I am so so stuck in between a pimp and I hard place. I know I have a boyfriend back at home, so why am I worried about other boys at Texas State. Is temptation knocking on my door or what?It feels like time after time, a boy wants to talk to me but, I know I have a boyfriend in Houston, but the guy is right here next to me. How can I not take this chance and talk to me. Are my feelings over powering my heart. What is really going on? I hate the fact that when I talk to my boyfriend on the phone, I feel as if I have cheated on him when all is do is hold conversations with other guys. The reason I probably feel the way I do is because of the feelings that I hold for these other people. Is there anyway tyo make anyof these feelings go away? I HATE HAVING FEELINGS FOR OTHER GUYS WHEN ALL OF MY FEELINGS SHOULD BE POINTING TOWARDS THE GUY I HAVE BEEN WITH FOR 6 MONTHS. Why is cupid making this so hard for me? Can he just so me mercy for this time being. I have enough going on with school in track on my shoulders. Idon't need Cupid weighing me down any more!!!

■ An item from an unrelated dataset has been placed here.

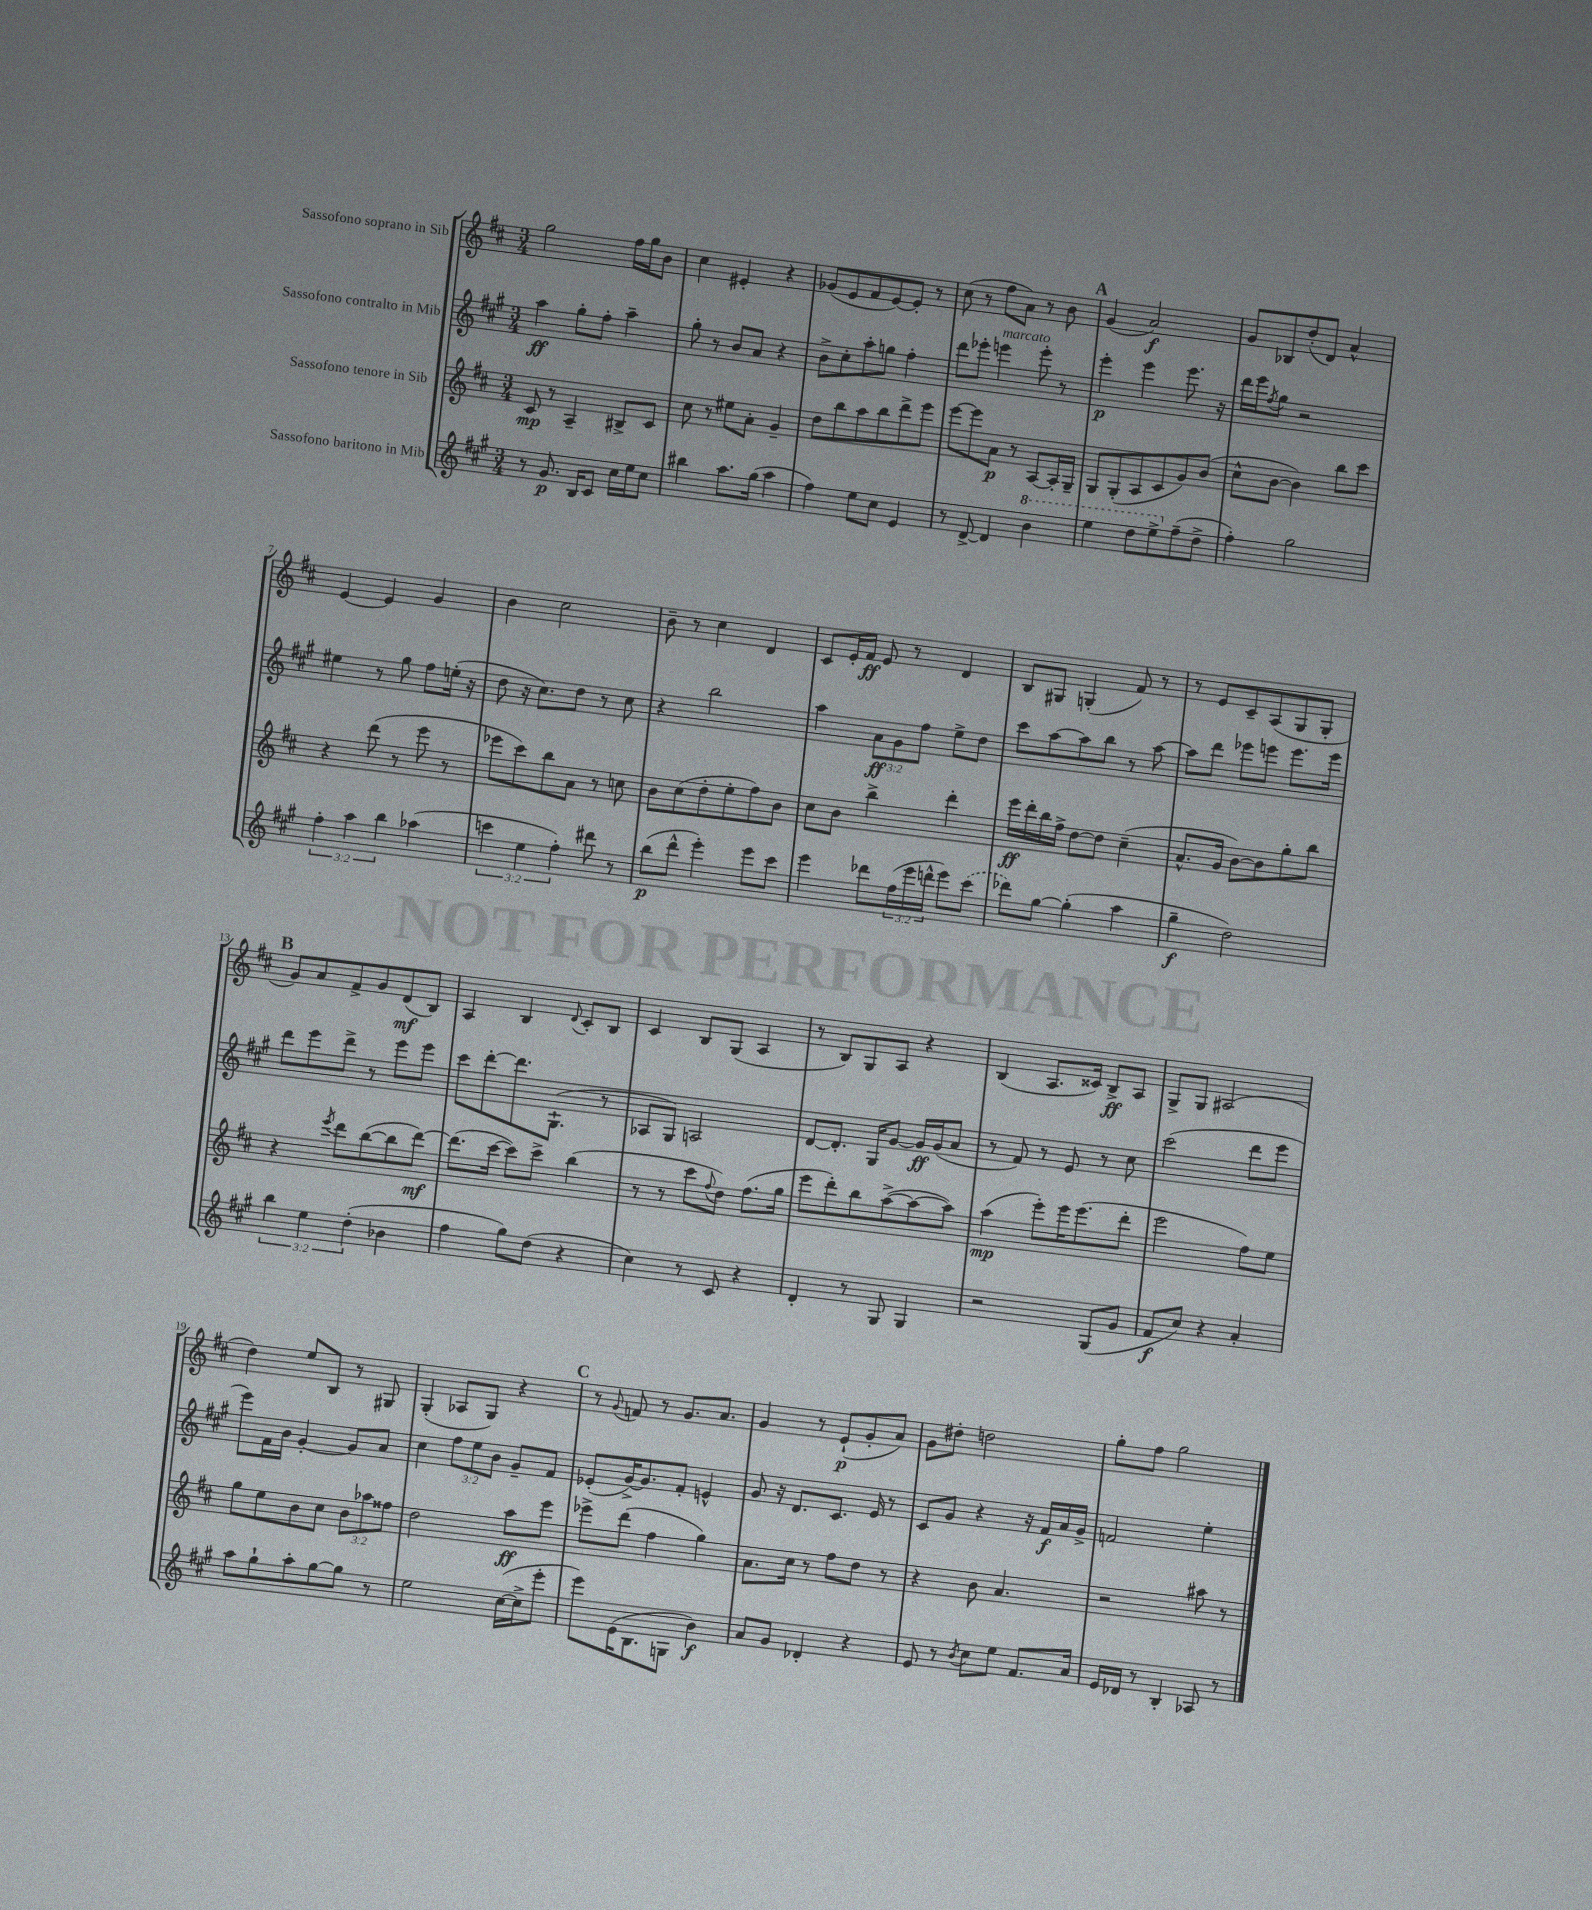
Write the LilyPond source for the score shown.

Thursday, September 07, 2006

SO SORE!!!

The pain feels like it will never go away. From the tip of my back to the end of my quads. Every inch I step feels like someone has just taken their fist and slapped it right on the back of my leg. Practice today wasn't all that bad, we did a couple of 200's then we went to the weight room. I think thats when all the pain started. As I started to lift, I felt myself getting stronger and stronger, but my muscles were getting weaker and weaker. All I kept thinking to myself is "is this pain ever going to be over?". After practice, I felt the need to treat myself for making it another day through practice. I went to the LBJ to grab a pizza and some cinnamon sticks. I sat for a little while to talk to some of the track people, as time went by, my muscles tend to relax, but when it was time to go, they said no. I felt so stiff when I got up, I could barely walk straight. What is wrong with me? Have I outdone myself or is this just a stage of getting stronger?Hopefully it will all wear over because this, this is painful!!!!!

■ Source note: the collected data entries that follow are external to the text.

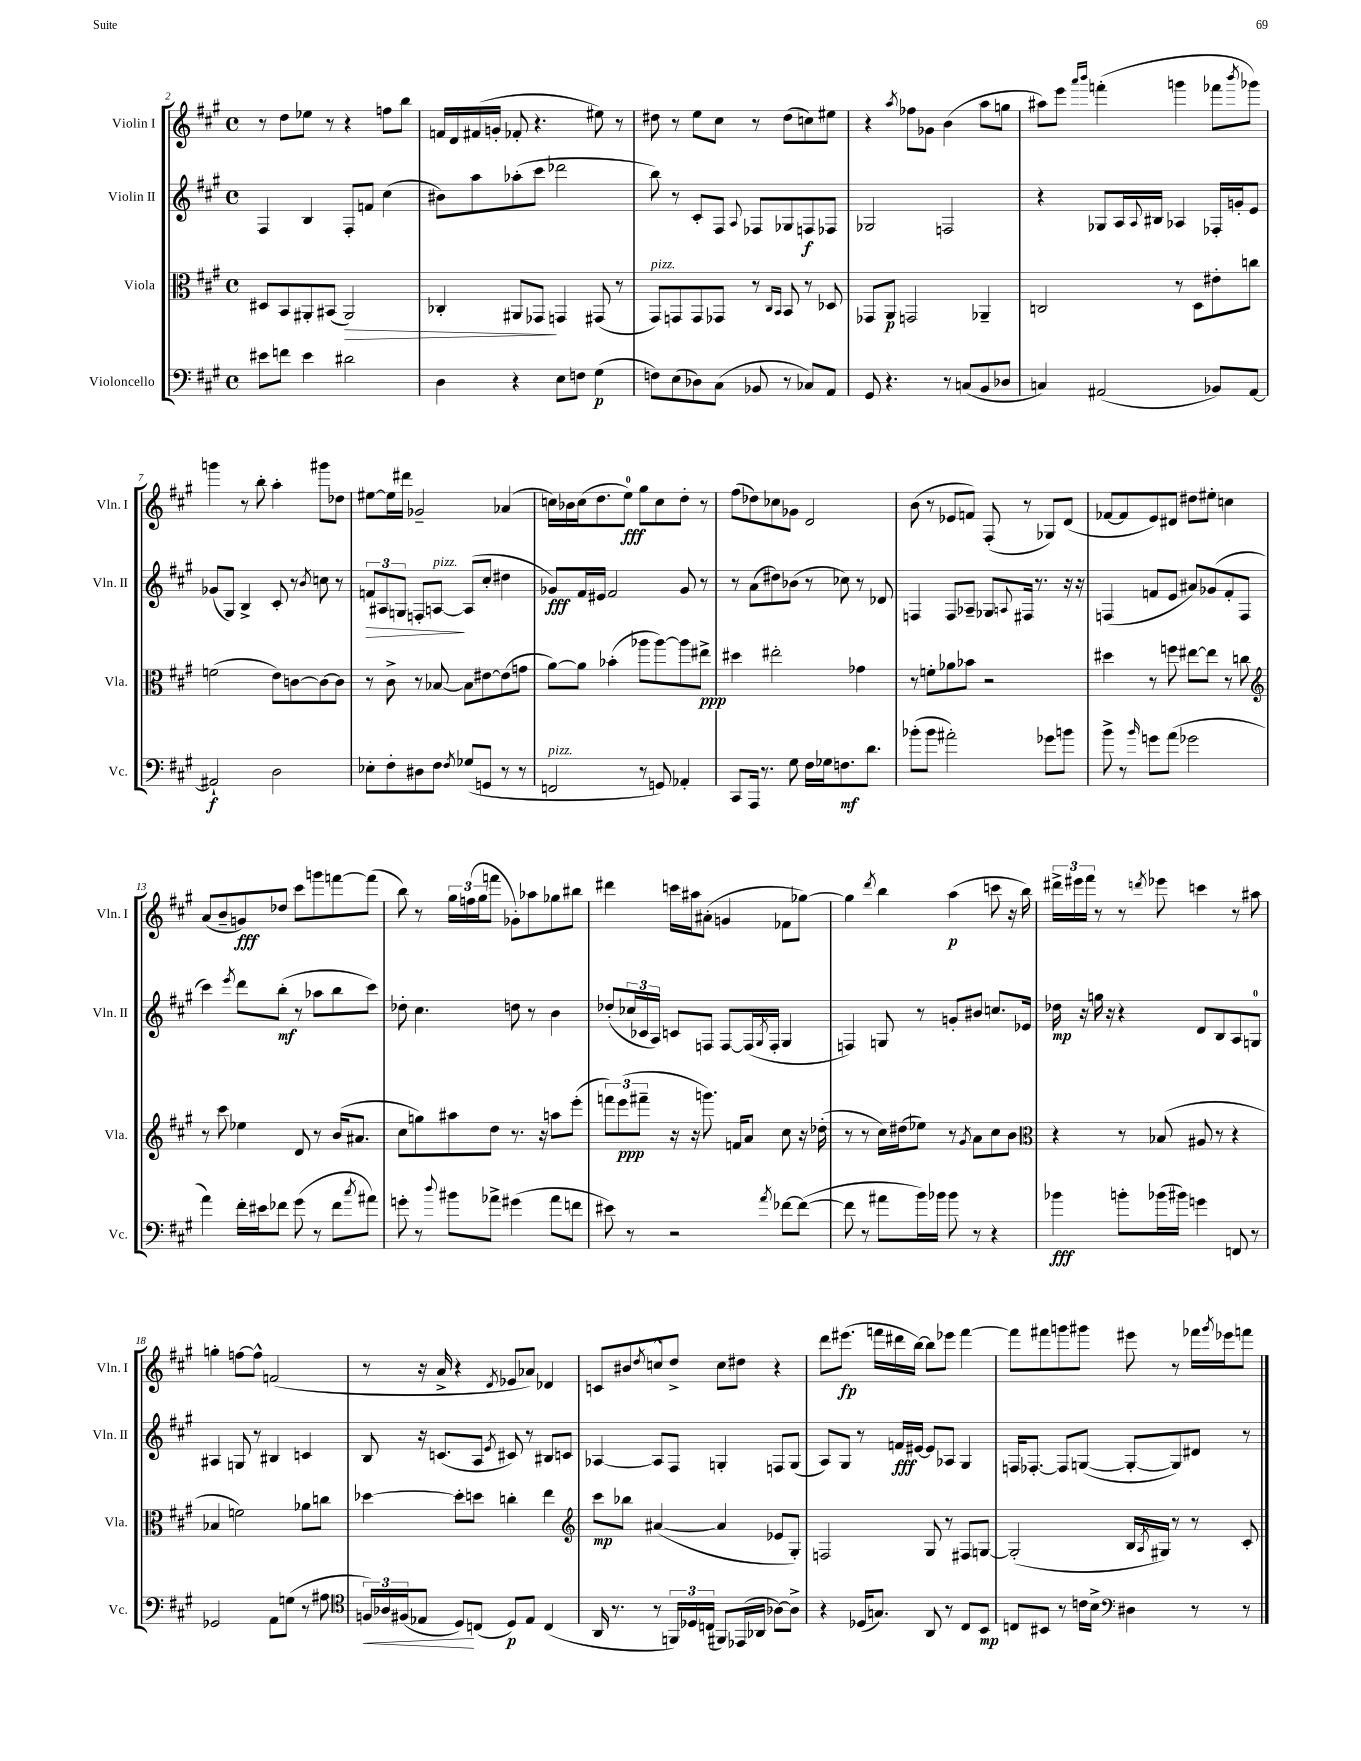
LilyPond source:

<<
\new StaffGroup <<
\new Staff = "s0" \with { instrumentName = "Violin I" shortInstrumentName = "Vln. I" } {
    \clef treble \key a \major \defaultTimeSignature \time 4/4
    r8 d''8 ees''8 r8 r4 f''8 b''8 |
    f'16 d'16 fis'16( g'16-. fes'8-. r4. eis''8) r8 |
    dis''8 r8 e''8 cis''8 r8 dis''8( c''8) eis''8 |
    r4 \acciaccatura { a''8 } fes''8 ges'8 b'4( a''8 g''8 |
    ais''8) e'''8 \grace { a'''16 b'''16 } f'''4-.( g'''4 fes'''8 \acciaccatura { b'''8 } ges'''8) |
    g'''4 r8 b''8-. a''4-. gis'''8 des''8 |
    eis''8~ eis''16 dis'''16 ges'2-- aes'4( |
    c''16) bes'16 c''16( d''8. e''8-0\fff) gis''8 c''8 d''8-. r8 |
    fis''8( des''8) ces''8 ges'8 d'2 |
    b'8( r8 ees'8 f'8) fis8-.( r8 ges8) d'8( |
    fes'8~ fes'8 e'8) dis'8 dis''8 eis''8-. c''4 |
    a'8( b'8-- g'8\fff) des''8 cis'''8 g'''8 f'''8~ f'''8( |
    b''8) r8 \tuplet 3/2 { gis''16 f''16( gis''16 } f'''8 ges'8-.) aes''8 ges''8 bis''8 |
    dis'''4 c'''16 ais''16 ais'8-.( g'4 fes'8 ges''8~) |
    ges''4 \acciaccatura { d'''8 } b''4 a''4\p( c'''8 r16 b''16) |
    \tuplet 3/2 { dis'''16-> eis'''16 fis'''16 } r8 r8 \acciaccatura { d'''8 } ees'''8 c'''4 r8 ais''8 |
    g''4-. f''8~ f''8-^ f'2( |
    r8 r16 a'16-> r4 \acciaccatura { d'8 } ees'8 aes'8) des'4 |
    c'8 bis'8 \acciaccatura { d''8 } c''8-^ d''8-> c''8 dis''8 r4 |
    d'''8 eis'''8.\fp( f'''16 dis'''16 b''16~) b''8 ees'''8 f'''4~ |
    f'''8 fis'''8 g'''8 gis'''8 eis'''8 r8 fes'''16 \acciaccatura { gis'''8 } ees'''16 f'''8 \bar "|." |
}
\new Staff = "s1" \with { instrumentName = "Violin II" shortInstrumentName = "Vln. II" } {
    \clef treble \key a \major \defaultTimeSignature \time 4/4
    fis4 b4 fis8-. f'8 cis''4( |
    bis'8) a''8 aes''8-.( cis'''8 des'''2 |
    b''8) r8 cis'8-. fis8 \appoggiatura { a8 } fes8 ges8 f8\f fes8 |
    ges2 f2 |
    r4 ges8 a16 \appoggiatura { a8 } bis16 aes4 fes16-. g'16-. e'8 |
    ges'8( gis8) b4-> cis'8-. r8 \acciaccatura { b'8 } c''8 r8 |
    \tuplet 3/2 { f'8\> ais8 g8 } f8-. a8~\!^\markup { \italic "pizz." } a8( cis''8-. dis''4 |
    ges'8\fff) fis'16 eis'16 fis'2 ges'8 r8 |
    r8 a'8( dis''8) bes'8( r8 ces''8) r8 des'8 |
    f4 f8 aes8-- ges8 \appoggiatura { a8 } fis16 r8. r16 r16 |
    f4( f'8 e'8 ais'8) ges'8( f'8-. f8 |
    cis'''4) \acciaccatura { e'''8 } d'''8 b''8-.\mf( r8 aes''8 b''8 cis'''8) |
    des''8-. cis''4. d''8 r8 b'4 |
    des''8-.( \tuplet 3/2 { ces''16 ces'16 a16) } c'8 f8 f8~ f16( \acciaccatura { gis8 } f16-. gis4 |
    f4) g8 r8 g'8-. bis'8 c''8. ees'16 |
    des''16\mp r16 g''16 r16 r4 d'8 b8 a8 g8-0 |
    ais4 g8 r8 bis4 c'4 |
    b8 r16 c'8.( a8 \acciaccatura { e'8 } cis'8) r8 bis8 c'8 |
    aes4~ aes8 fis8 g4-. f8 g8( |
    a8) gis8 r8 f'16\fff eis'16~ eis'8 aes8 gis4 |
    f16 fes8.~-. fes8 g8~( g8~-. g8) dis'8 r8 \bar "|." |
}
\new Staff = "s2" \with { instrumentName = "Viola" shortInstrumentName = "Vla." } {
    \clef alto \key a \major \defaultTimeSignature \time 4/4
    dis8 b,8 ais,8-. bis,8( ais,2\>) |
    ces4-. ais,8 ges,8\! g,4 gis,8( r8 |
    gis,8^\markup { \italic "pizz." }) g,8 g,8 ges,8 r8 \grace { cis16 b,16 } b,8 r8 des8 |
    ges,8 a,8\p g,2 aes,4-- |
    c2 r8 d8 eis'8-. c''8 |
    f'2( e'8) c'8~ c'8~ c'8 |
    r8 cis'8-> r8 bes8~ bes8 eis'8~ eis'8( g'8 |
    a'8~) a'8 bes'4-.( aes''8 aes''8~) aes''8 eis''8->\ppp |
    dis''4 eis''2-. ges'4 |
    r8 f'8-. aes'8 bes'8 r2 |
    dis''4 r8 f''8 eis''8~ eis''8 r8 c''8 |
    \clef treble r8 cis'''8 ees''4 d'8 r8 b'16( ais'8. |
    cis''8 g''8) ais''8 d''8 r8. r16 a''8 e'''8-.( |
    \tuplet 3/2 { f'''8) e'''8\ppp( fis'''8-- } r16 r16 g'''8.) f'16 a'8 cis''8 r16 des''16-.( |
    r8 r8 cis''16) dis''16( ees''8) r8 \acciaccatura { gis'8 } a'8 cis''8 b'8 |
    \clef alto r4 r8 bes8( ais8 r8 r4 |
    bes4 f'2) aes'8 c''8 |
    des''4~ des''8-. d''8 c''4-. e''4 |
    \clef treble cis'''8\mp bes''8 ais'4~( ais'4 ees'8 gis8-.) |
    f2 gis8 r8 fis8 g8~ |
    g2-.( b16 \acciaccatura { a8 } gis16) r8 r8 cis'8-. \bar "|." |
}
\new Staff = "s3" \with { instrumentName = "Violoncello" shortInstrumentName = "Vc." } {
    \clef bass \key a \major \defaultTimeSignature \time 4/4
    eis'8 f'8 eis'4 dis'2 |
    d4 r4 e8 f8 gis4\p( |
    f8) e8( des8) cis8( bes,8 r8 ces8) a,8 |
    gis,8 r4. r8 c8( b,8 des8 |
    c4) ais,2( bes,8) ais,8~ |
    ais,2-!\f d2 |
    ees8-. fis8-. dis8 fis8 \acciaccatura { fis8 } ges8( g,8 r8 r8 |
    f,2^\markup { \italic "pizz." } r8 g,8) aes,4-. |
    cis,8 a,,16 r8. gis8 fis16 ges16 f8.\mf d'8. |
    bes'8-.( bes'8 ais'2-.) ges'8 b'8 |
    b'8-> r8 \grace { b'16 } g'8 a'8( ges'2 |
    a'4) fis'16-. eis'16 fes'8 gis'8( r8 fes'8 \acciaccatura { cis''8 } ais'8) |
    g'8-. r8 \appoggiatura { d''8 } bis'8 aes'8-> gis'4( aes'8 f'8 |
    eis'8) r8 r2 \acciaccatura { a'8 } fes'8~ fes'8~( |
    fes'8 r8 ais'8 b'16) bes'16 bes'8 r8 r4 |
    bes'4\fff b'8-. bes'16( bis'16) g'4 f,8 r8 |
    ges,2 a,8 g8( r8 ais8 |
    \clef tenor \tuplet 3/2 { f16\<) aes16 fis16( } ees8 d8\!) c8( d8\p) ees8 c4( |
    a,16 r8. r8 \tuplet 3/2 { f,16) des16 c16( } fis,8) ees,16( aes,16 aes8~) aes8-> |
    r4 des16( g8.) a,8 r8 cis8 b,8\mp |
    c8 bis,8 r8 c'16 b16-> \clef bass dis4 r8 r8 \bar "|." |
}
>>
>>
\layout { \context { \Score currentBarNumber = #2 } }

Tuesday, September 05, 2006

Labor Day Weekend

My Labor Day Weekend was so much fun. I went home onm friday and got home about 9:00. On friday I didnt do anything but watch my nephew for a few housr unitl he fell asleep. I spent most of the day yesterday with my boyfriend, my play brother and his girlfriend. We went to the movies to go see CRANK. The movie was so boring. I wish I could have gotten my money back. Me and my boyfrind got into a deep conversation about marriage and kids. It kind of scared me at first because I didnt think I was ready for that kind of commintment yet, being that I just started college and trying to adjust for being away from my family and friends. As the conversation continued, he made some valid points, but I still needed some more time to think about it and get my head clear. I spent part of Sunday with my mom before she got ready to go to work. Then I took my nephew over to my boyfriends house so I wouldn't be by myself. I chilled and watched SpongeBob. Thry are both some big kids(well my boyfriend and my nephew of course). I hated to have to come back home on Monday. I was having so much fun being around my friends and family. But all I know is when Thanksgiving comes around, oh you better believe that everything is fixing to be on and crackin'!